Of course, it should be obvious that the best investment people who are looking for a hedge on this crisis can make is food. Without food, the rest of your ideas, possessions and investments are totally worthless and you are certainly more vulnerable to the chance cards that are going to be dealt to you in the end game being played by your masters. Or are you still taking easy to procure and food supplies for granted?

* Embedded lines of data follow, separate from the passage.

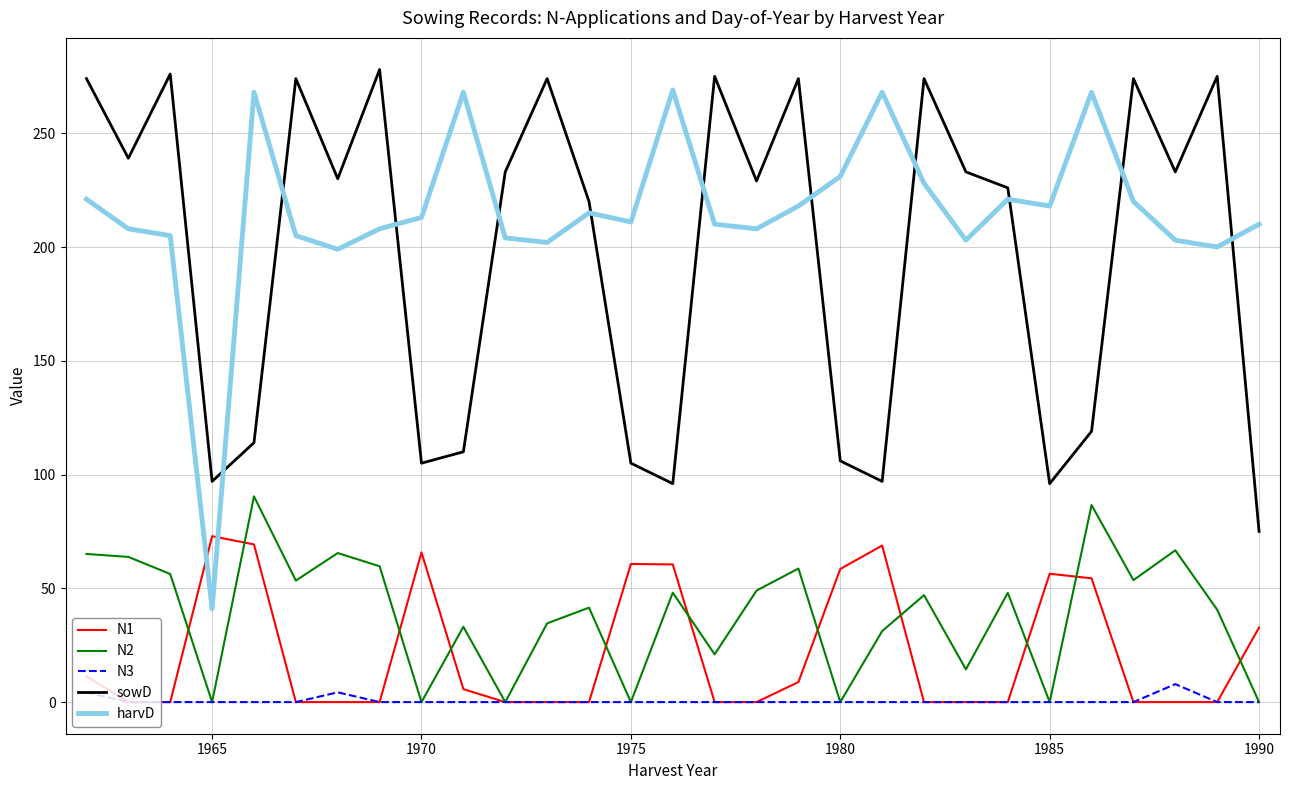

Which series has the widest spread of values?

harvD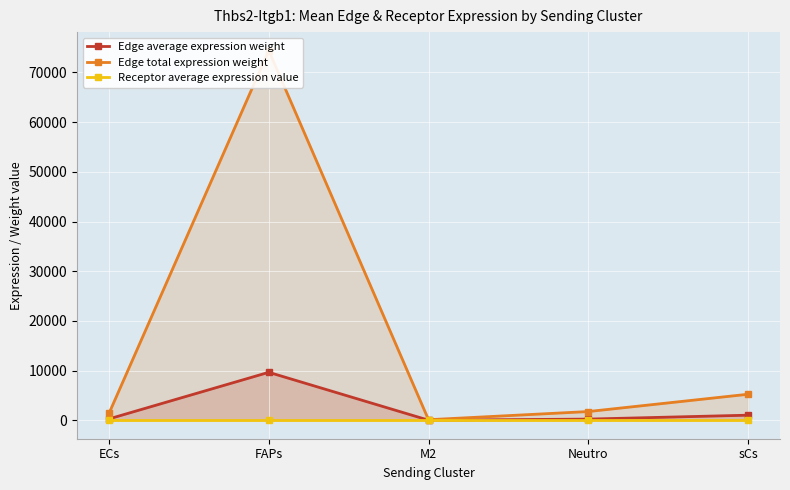

True or false: Edge average expression weight and Edge total expression weight intersect in this chart.

False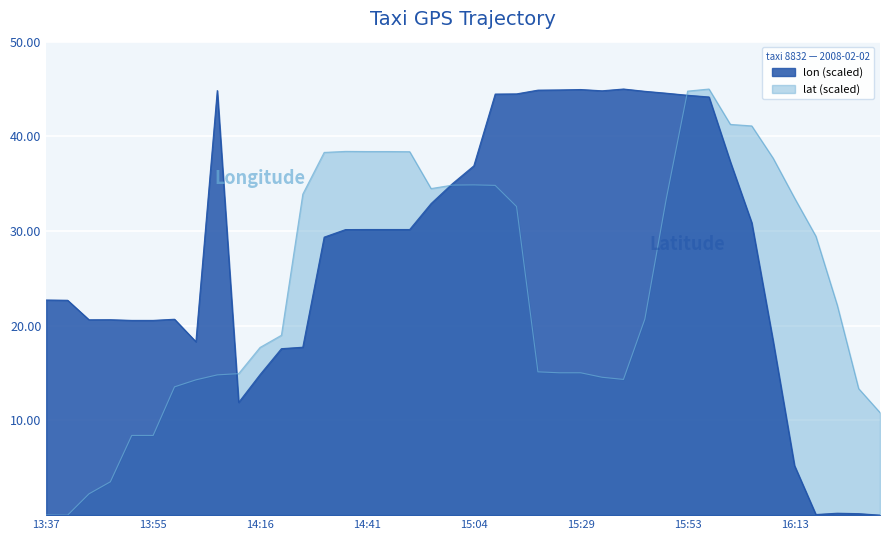

Which series ends up on top after the final intersection of lon and lat?

lat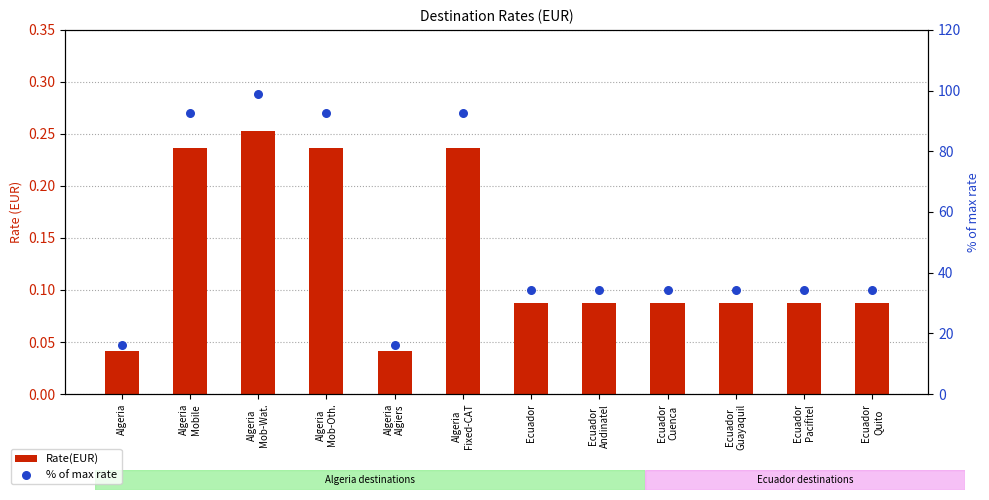

At how many categories does at least one series exceed 58?

4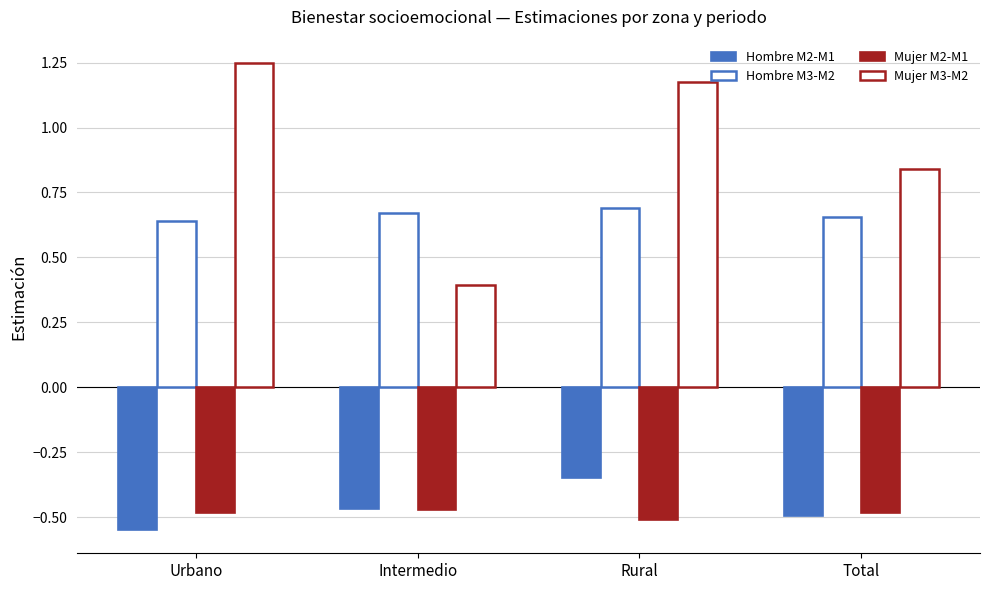

Reading left to right, list all the values displayed in this chart.

Hombre M2-M1: -0.5	-0.5	-0.3	-0.5
Hombre M3-M2: 0.6	0.7	0.7	0.7
Mujer M2-M1: -0.5	-0.5	-0.5	-0.5
Mujer M3-M2: 1.2	0.4	1.2	0.8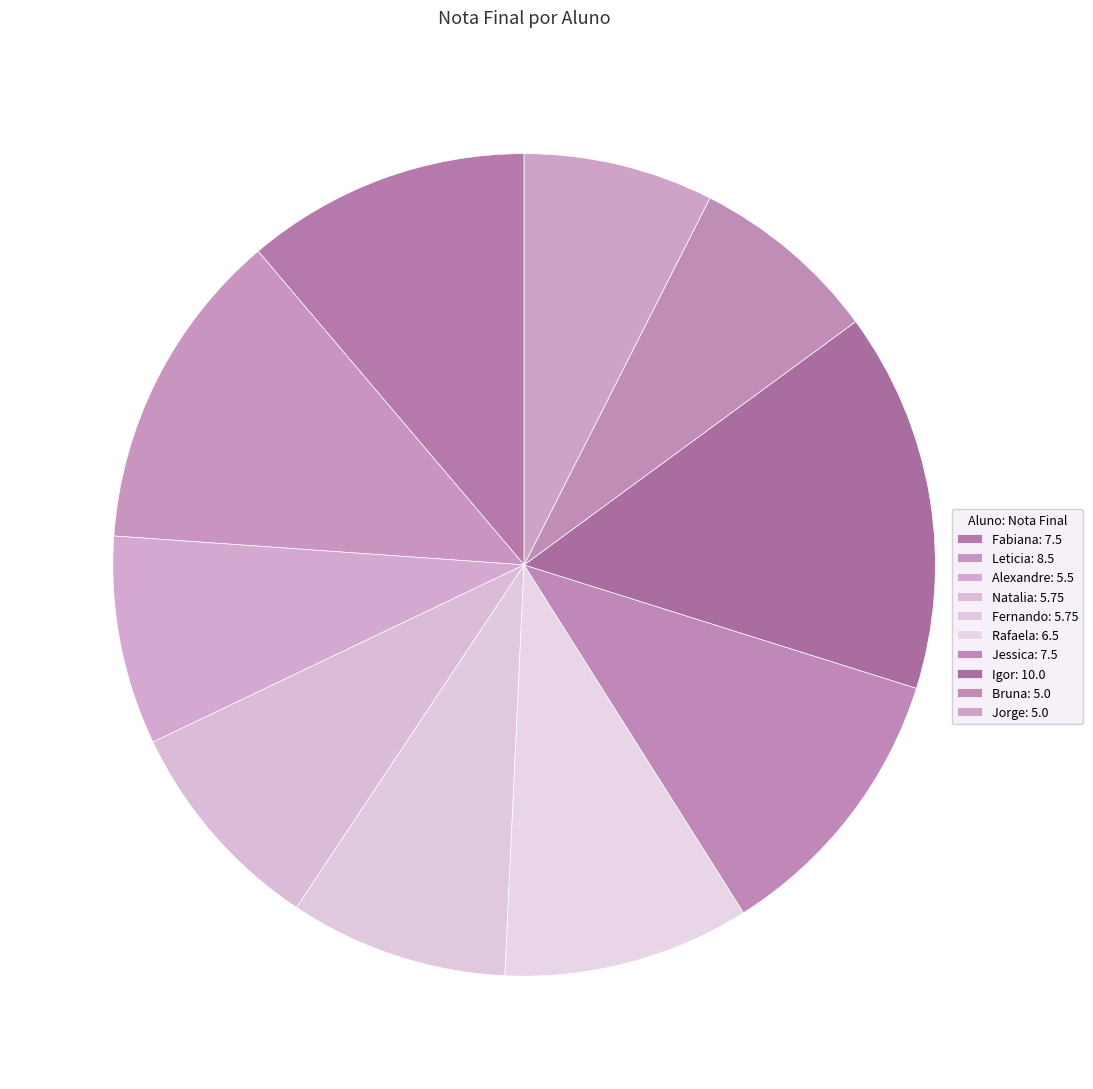

Count the number of slices in the pie.

10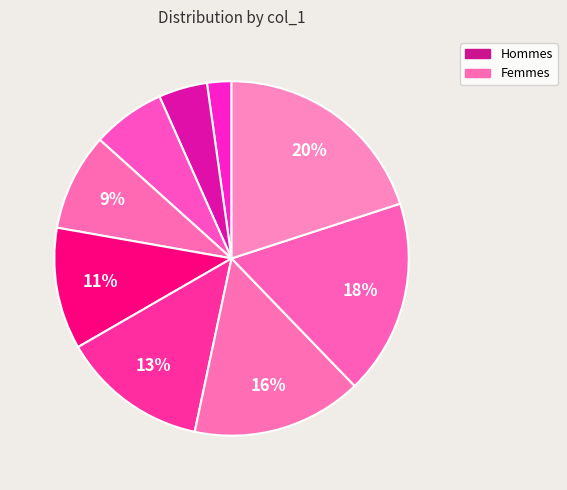

How many slices are in this pie chart?

9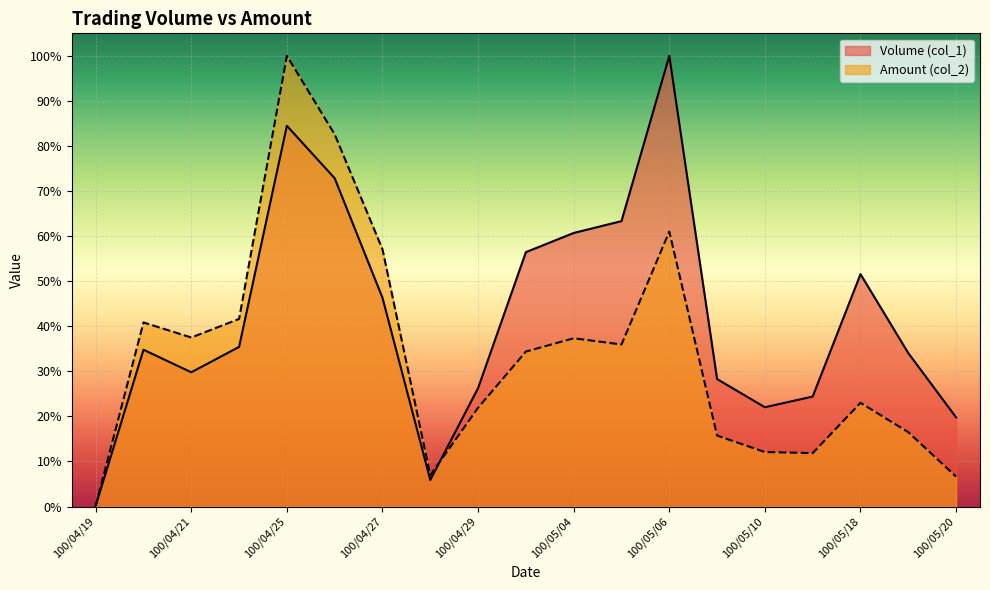

True or false: Amount (col_2) has more than 0 points higher than both neighbors.

True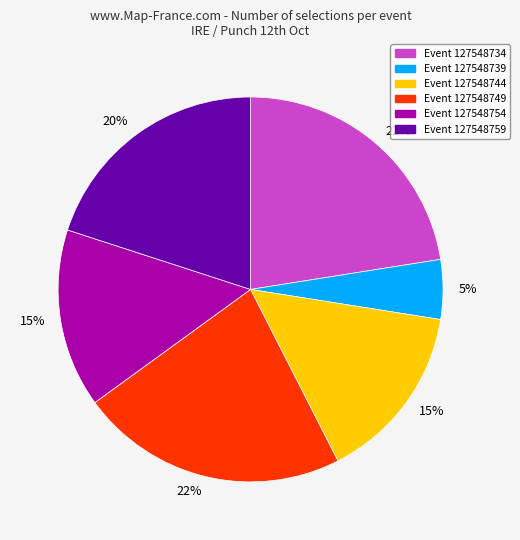

How many slices are in this pie chart?

6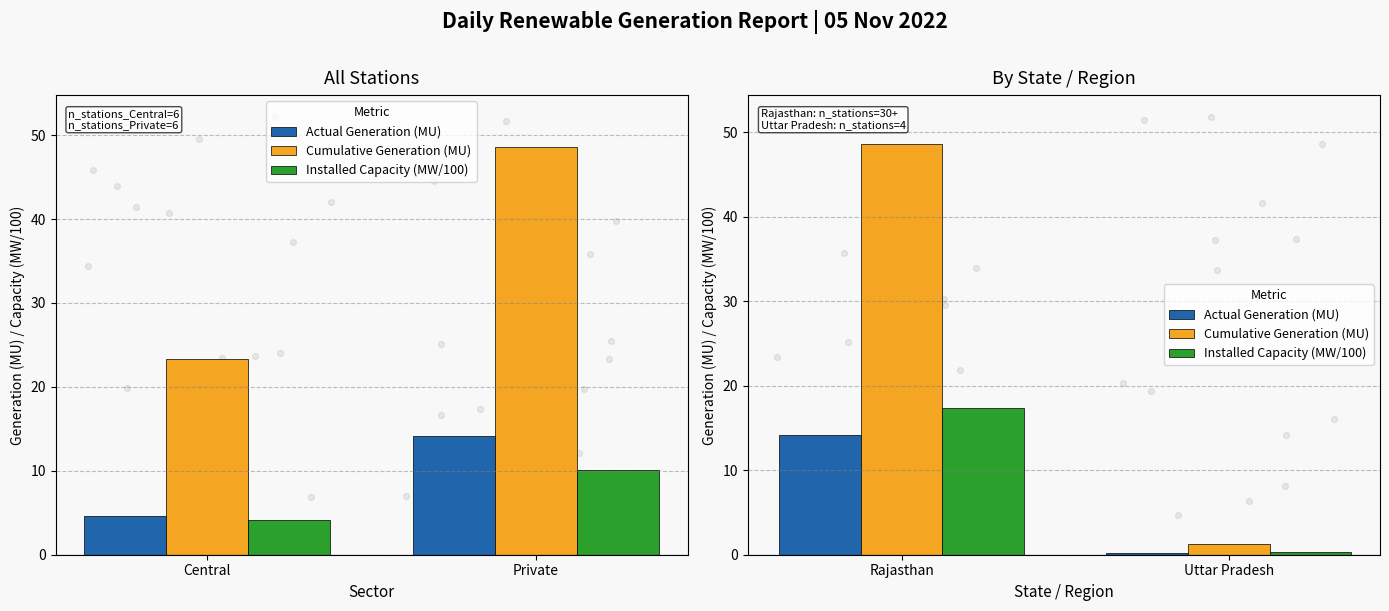

Which series has the widest spread of Y values?

Cumulative Generation (MU)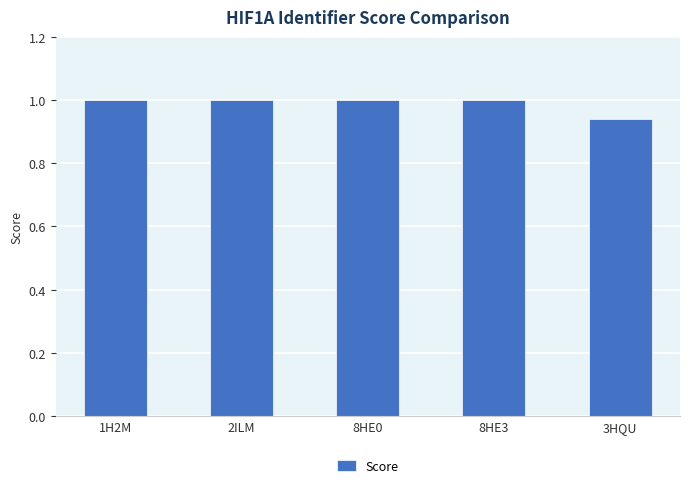

Does the chart contain stacked bars?

No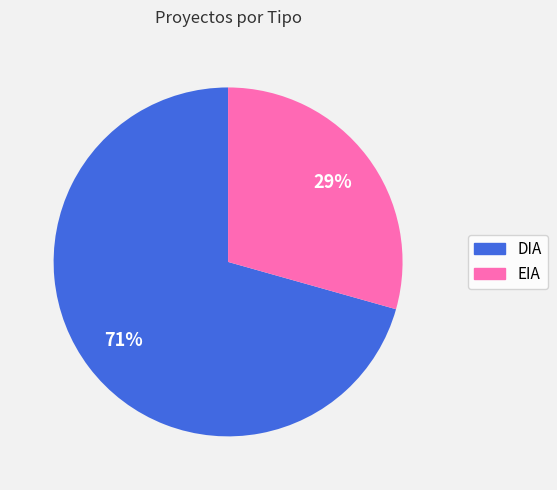

To the nearest percent, what is the average slice percentage?

50%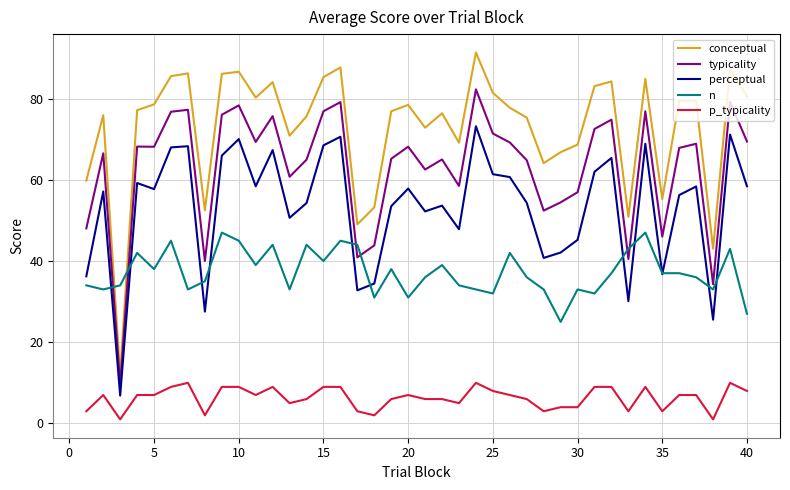

After their last crossing, which series has the higher values: perceptual or n?

perceptual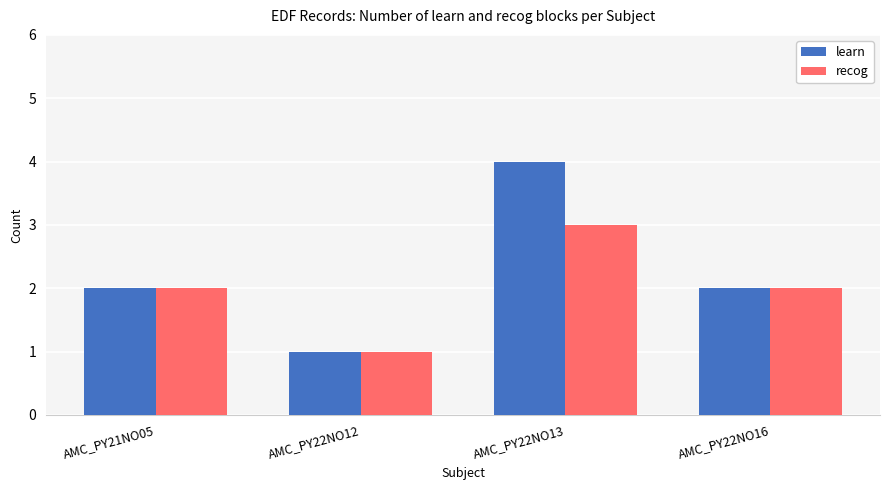

The value of recog at AMC_PY22NO12 is 2. True or false?

False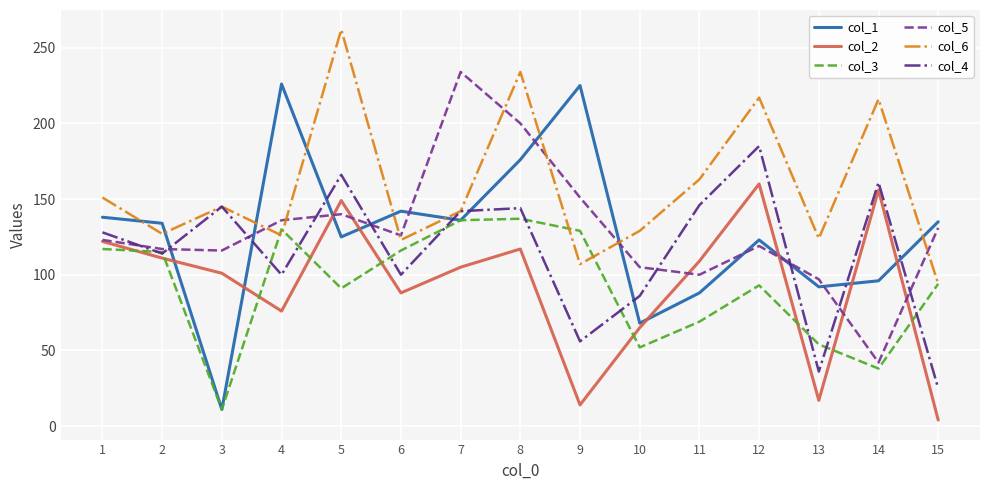

True or false: col_3 has more than 0 interior local peaks.

True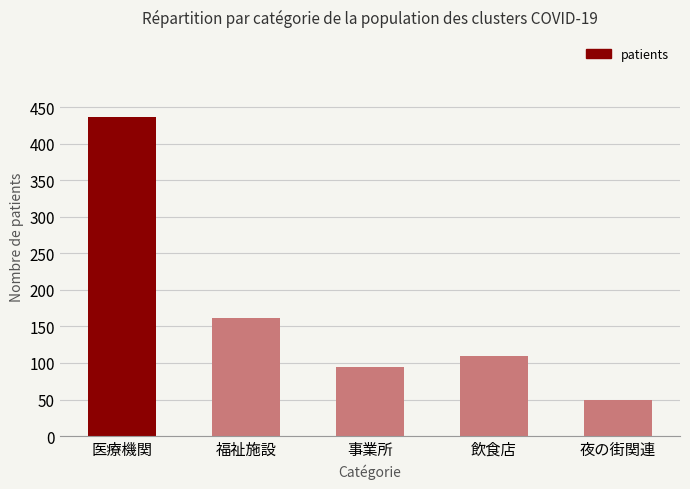

What is the greatest value displayed?

437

For those who can put aside the exaggerated form of personal responsibility that, like Atlas with the World on his shoulders, gives them a distorted view that they are totally responsible for their fate and their reality, there is a rude awakening to be had. All theory and speculation aside, you simply have to have a sense of proportion. How far will you go before you walk away from it, regardless of the outcome? Just watch the meter of your own expectations and see how low it starts to go. Simply keep track of your overall returns for what you put into your life, needs, and desires, and pay attention to how much the returns diminish. That is the best gauge for judging how your participation in the system is functioning and it can be a good wake-up call that counters the incessant barrage of propaganda that effectively cajoles you to stay yolked to the Beast of Civilization, even when you can smell the carcass starting to rot.
If you are not the Captain, why go down with the ship? If things are going sour as we speak, why let intangible coercions in the form of hope and faith serve as opium that numbs you against your own survival and functions? Any living creature is going to have a self interest in its own viable continuity, but that does not mean that our personal realization of freedom has to vie with common interests. Self interest and even individualism are not necessarily synonymous with selfishness. Reasonably speaking, it is easy to see that strong unions between those who wish to survive pragmatically can be in one's own interest. That is a simple and reasonable approach, but fear and panic with a helping of greed based on modern thought can easily turn that potential into mutual destruction and chaos.